The woman in question is Chinese national Wang Jihong, 49, who already left Vietnam on March 2, Tran Chi Cuong, deputy director of the municipal Department of Tourism, confirmed on Tuesday.
Wang appeared in a video uploaded on Facebook on February 28, showing her giving inaccurate explanation of Vietnamese history to a group of visitors at the Da Nang Museum.
The 32-second footage was uploaded to a Facebook group of Chinese-speaking tour guides in Vietnam, with the original poster claiming it was filmed on February 26.
Wang was heard telling four tourists in Chinese that Vietnam had once been a part of China, and that ao dai, the traditional Vietnamese dress, derived from China’s body-hugging cheongsam
It is strictly prohibited to operate as a tour guide without authorization from the museum.

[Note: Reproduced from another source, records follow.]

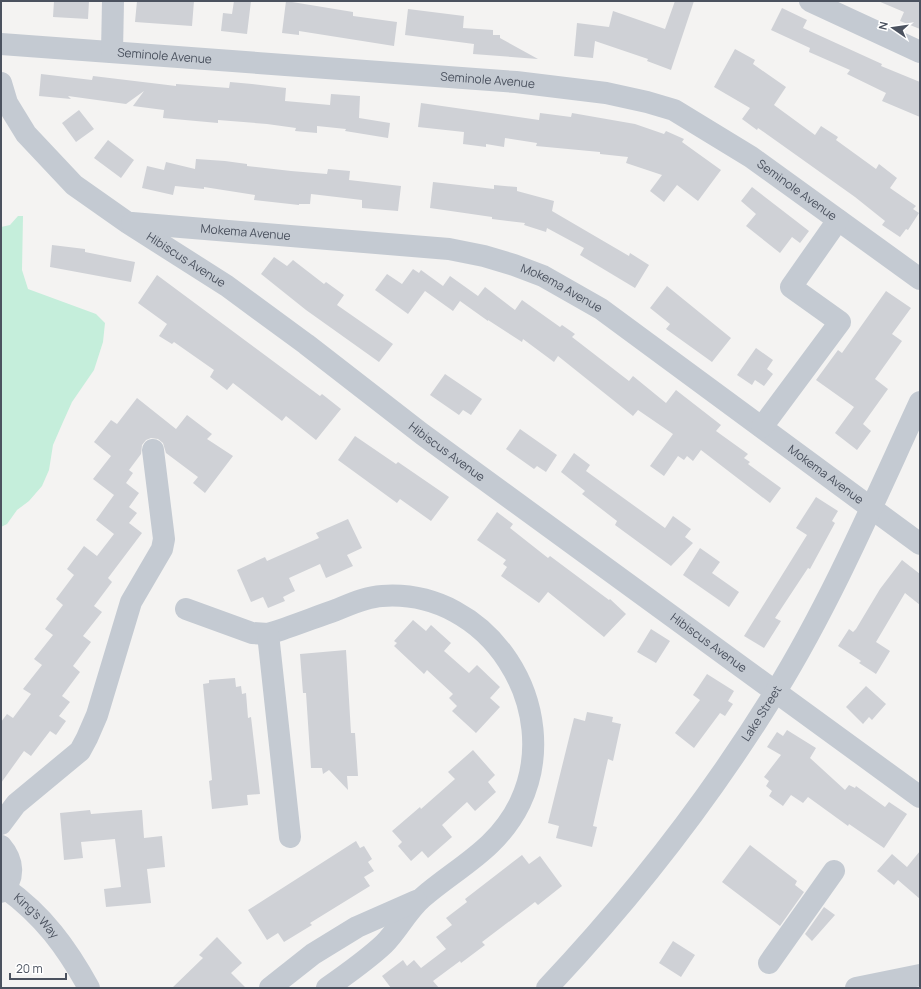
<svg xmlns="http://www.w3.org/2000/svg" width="921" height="989" font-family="Manrope,sans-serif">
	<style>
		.green { fill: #c5eedb }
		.building { fill: #cfd1d6 }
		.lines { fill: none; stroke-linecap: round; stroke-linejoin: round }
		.minor { stroke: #c4cad2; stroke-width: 22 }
		.labels { text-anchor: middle; stroke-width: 3; stroke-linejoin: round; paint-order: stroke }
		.street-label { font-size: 12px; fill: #4b525f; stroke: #fff }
	</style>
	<rect width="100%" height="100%" fill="#f4f3f2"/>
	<path class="green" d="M18 216H23L22 270 28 289 96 314 105 323 103 342 94 370 72 402 63 422 53 445 49 470 42 486 29 501 17 510 7 524 1 527V227L10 225Z"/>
	<path class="building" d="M54 1H89L88 19 53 17Z
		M137 1H194L192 26 135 22Z
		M234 1H251L247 34 221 31 223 13 232 14Z
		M286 1 353 12V16L397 22 394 46 299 31V35L282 33Z
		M675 1H694L671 70 647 61 648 59 595 41 593 58 574 56 577 23 609 27 613 11 665 29Z
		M878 1H920V29L900 21 904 12Z
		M782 8 807 20 803 28 882 64 881 66 920 82V117L882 101 886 93 847 74 850 70 809 52 810 48 771 30Z
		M408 9 464 16 463 28 493 30V35H500V38L538 59 473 54 474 44 405 35Z
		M735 49 755 60 753 64 786 87 774 105 815 135 821 126 838 137 836 140 876 169 879 164 897 178 890 188 916 206 913 209 919 213 908 230 906 229 900 237 882 225 885 221 855 197 758 128 757 130 742 119 750 108 714 87Z
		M41 74 92 80 93 76 176 86V84L229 88 230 82 252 84 286 88 285 101 330 105 331 94 360 96 359 118 390 123 388 138 345 131 346 129 317 126V133L295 131 296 128 267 124 218 120V123L163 118 164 110 133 106 144 91 126 104 68 96 71 99 39 96Z
		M421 103 539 120 540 113 571 117 572 113 635 124 664 134 666 131 684 139 682 142 721 170 698 201 677 185 664 202 650 191 662 175 626 163 628 157 600 154V152L536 146 537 143 505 138 504 147 486 144V147L463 144 464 132 418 127Z
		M79 110 94 129 76 142 62 123Z
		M108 140 134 160 121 178 94 158Z
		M196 159 225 161 247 164V166L291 171 327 174 328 169 350 171 349 180 401 186 398 211 362 208V200L311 194 310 204H299V205L254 200 255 195 204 187V189L175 186 173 195 142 188 147 166 164 170 166 162 195 169Z
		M433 182 494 189V185L517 187V191L554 201 552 211 629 256 630 253 649 265 635 288 580 255 584 248 547 228 546 232 524 225 525 223 492 219V217L430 208Z
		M752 187 809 231 800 243 792 237 780 253 746 226 756 214 741 201Z
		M52 245 85 249V252L135 262 131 282 50 267Z
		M274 257 287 266 293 260 324 284 326 282 344 295 337 305 393 344 379 362 306 310 261 274Z
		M413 269 419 273 421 270 443 286 450 276 478 296 485 287 515 310 522 300 560 327 562 325 575 334 572 337 629 381 633 376 666 403 676 390 721 425 716 431 748 454 744 458 750 462 748 464 781 488 770 503 701 450 693 461 687 456 684 460 678 456 664 476 650 466 673 434 638 410 633 416 558 356 554 362 523 339 522 342 488 320V321L460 301 453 311 425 291 408 314 375 290 387 274 402 284Z
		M157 275 289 373 320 396 322 394 341 409 316 440 286 416 282 421 233 383 227 390 210 377 214 370 174 342 172 344 159 336 167 324 138 303Z
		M667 286 731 338 712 362 666 329 670 324 650 308Z
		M886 291 911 308 892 334 902 341 875 379 888 389 863 424 871 431 857 450 835 433 854 407 816 380 838 350 842 353Z
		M756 348 773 360 767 369 773 374 764 386 755 380 752 385 737 375Z
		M445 374 482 399 471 415 463 410 459 415 430 395Z
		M137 398 176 429 187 415 212 434 207 439 233 456 205 493 193 483 198 477 166 453 163 443 158 439 151 438 146 440 142 445 141 454 129 470 133 473 126 483 139 493 129 507 137 513 129 523 142 533 108 578 112 582 94 606 102 612 83 636 91 642 73 666 80 672 62 696 70 702 59 716 66 721 56 735 50 731 31 756 24 751 1 783V722L7 714 13 718 31 694 23 689 42 665 34 659 53 635 45 629 63 605 56 599 74 575 67 569 84 546 97 556 114 534 96 520 114 495 93 479 111 456 94 442 111 420 117 424Z
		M520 429 557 455 546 472 537 466 534 469 506 449Z
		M355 436 396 464 398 462 449 497 431 521 400 499 397 503 338 460Z
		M574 453 590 465 586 471 665 528 673 516 691 529 685 537 693 543 671 566 615 525 617 521 582 494 585 491 561 472Z
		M816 497 838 511 832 521 835 523 810 569 808 568 775 618 781 621 764 648 744 636 807 535 796 528Z
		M497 512 513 524 510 528 548 558 550 556 609 600 610 599 626 614 604 637 548 592 539 603 501 576 507 567 503 564 506 560 477 540Z
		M348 519 362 548 347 555 353 566 326 578 320 564 289 578 295 591 283 597 285 601 268 608 263 597 251 602 237 570 265 557 267 561 319 538 316 533Z
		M700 548 720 562 712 573 739 592 729 607 683 575Z
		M902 560 920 574V605L905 593 876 642 890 651 876 674 859 663 861 661 838 646 849 629 853 632 856 629 880 589Z
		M413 620 426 631 431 625 451 643 444 651 469 673 477 665 500 687 490 698 500 707 476 733 452 711 457 706 449 698 453 694 427 670 424 674 394 646 397 643 394 641Z
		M651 629 670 641 656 663 637 652Z
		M346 650 351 733H355L358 776H347L348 790 329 770 323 774 322 768H311L306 693H303L300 654Z
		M707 674 734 691 728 701 733 704 725 716 720 713 694 748 675 733 700 700 693 695Z
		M235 678 236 687 241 686 242 694 246 693 248 718 251 717 260 794 247 795 248 805 212 809 209 781 212 780 203 684 209 683V680Z
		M866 686 886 704 872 720 869 717 863 724 846 707Z
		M587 712 613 717 612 722 621 724 613 761 608 759 593 826 597 827 592 847 556 838 559 826 548 823 574 718 585 721Z
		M787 730 816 748 810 758 845 790 849 785 855 788 856 786 885 807 889 802 907 814 884 848 849 824 848 826 808 797 803 803 791 795 783 806 769 796 772 791 766 786 769 781 764 777 781 755 767 747 777 732 783 736Z
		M473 750 495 775 488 782 496 792 475 811 467 802 442 825 452 837 428 858 422 851 411 861 398 846 402 842 392 831 420 807 421 809 455 779 448 772Z
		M90 810 91 814 142 810 144 838 162 836 165 867 147 869 151 903 106 907 104 889 121 887 115 839 81 842 83 858 64 860 60 813Z
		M356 841 360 848 364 846 372 859 368 862 374 871 364 877 370 886 310 923 312 925 284 942 278 933 267 940 248 910Z
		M750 845 797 881 795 885 804 892 780 926 722 882Z
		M920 851V899L898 880 894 885 877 871 892 854 907 867Z
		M522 855 529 864 540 856 562 886 538 905 535 902 482 942 485 945 461 963 460 961 433 981 439 988H391L382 976 403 960 407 966 414 960 421 968 446 949 436 937 452 925 446 918 467 902 465 899Z
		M824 907 835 915 812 941 805 934Z
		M217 937 242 963 231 973 246 988H172L203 958 199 955Z
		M673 941 695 955 681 977 659 963Z"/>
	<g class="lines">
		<g class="minor">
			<path d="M810 1 920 52"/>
			<path id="s1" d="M1 44 516 82 606 93 647 102 674 110 751 157 920 279"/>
			<path d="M112 52 113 1"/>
			<path id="s2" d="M1 83 7 103 26 134 74 185 128 223 227 286 306 344 422 434 920 797"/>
			<path id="s3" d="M132 223 449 249 484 256 514 265 543 276 601 309 920 544"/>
			<path d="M762 427 840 322 791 287 838 220"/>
			<path d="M186 609 252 633 268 634C291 627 313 618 336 610 351 604 366 597 382 596 489 588 565 708 520 803 497 850 459 866 422 898 407 911 398 930 384 944 367 960 347 974 327 988"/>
			<path d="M268 634 290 837"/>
			<path d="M1 824 16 804 80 751 87 738 97 715 131 602 162 549 164 539 153 450"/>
			<path d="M1 846C13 860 16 878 1 892"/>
			<path id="s4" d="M5 888C43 915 67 948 89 988"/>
			<path d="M769 963 834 871"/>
			<path d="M270 988 313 954 357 927 416 901"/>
			<path id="s5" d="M547 988C633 897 710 798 776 691 832 600 875 499 920 402"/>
			<path d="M856 988 920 975"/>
		</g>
	</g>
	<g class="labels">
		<g class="street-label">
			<text dy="4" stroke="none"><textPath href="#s1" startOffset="164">Seminole Avenue</textPath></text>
			<text dy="4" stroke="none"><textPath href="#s1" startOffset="488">Seminole Avenue</textPath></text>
			<text dy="4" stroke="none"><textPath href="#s1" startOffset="824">Seminole Avenue</textPath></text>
			<text dy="4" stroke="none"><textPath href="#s3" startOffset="114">Mokema Avenue</textPath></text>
			<text dy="4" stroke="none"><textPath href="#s2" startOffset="262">Hibiscus Avenue</textPath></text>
			<text dy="4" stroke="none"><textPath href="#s3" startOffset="438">Mokema Avenue</textPath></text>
			<text dy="4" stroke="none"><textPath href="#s2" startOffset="586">Hibiscus Avenue</textPath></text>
			<text dy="4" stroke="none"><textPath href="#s3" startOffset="762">Mokema Avenue</textPath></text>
			<text dy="4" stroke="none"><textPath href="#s2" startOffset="910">Hibiscus Avenue</textPath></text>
			<text dy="4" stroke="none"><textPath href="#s5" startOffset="349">Lake Street</textPath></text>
			<text dy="4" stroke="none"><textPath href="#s4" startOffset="42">King's Way</textPath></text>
		</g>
	</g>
	<rect width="921" height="989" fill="none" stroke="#4b525f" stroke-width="4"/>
	<g transform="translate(893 28) rotate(283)" stroke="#ffffff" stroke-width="3" paint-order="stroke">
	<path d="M0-3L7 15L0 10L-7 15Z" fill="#4b525f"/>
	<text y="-6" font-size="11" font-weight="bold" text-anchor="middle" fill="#4b525f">N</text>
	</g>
	<path d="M10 973v6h56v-6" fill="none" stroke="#4b525f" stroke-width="2"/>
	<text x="16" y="973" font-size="12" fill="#4b525f" stroke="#ffffff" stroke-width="3" paint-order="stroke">20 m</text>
</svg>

Wang was not wearing a tour guide pass at that time.
Now that Wang is no longer in Vietnam, the Vietnam National Administration of Tourism plans to ask its Chinese counterpart to consider imposing appropriate penalty on her, Cuong said.
The official added that Wang was given a travel visa in Vietnam via the service of the Da Nang branch of Eviva Tour Vietnam, a local tour operator.
The visa agent now faces fine as it should be held responsible when its customer was found doing work not allowed by her visa.
It has also been identified that the four tourists in the video clip were members of a group of Chinese people who were visiting Da Nang on a package organized by the Uyen - Hung 79 travel agent.
The guide of the trip was Tran A Hung, who has been fined VND12.5 million (US$548) for his negligence, which allowed Wang to tell untrue information about Vietnam to tourists he was responsible for.
Uyen - Hung 79 was also slapped with a VND4 million ($175.3) fine for improper management of business-related documents, following an inspection by the tourism department.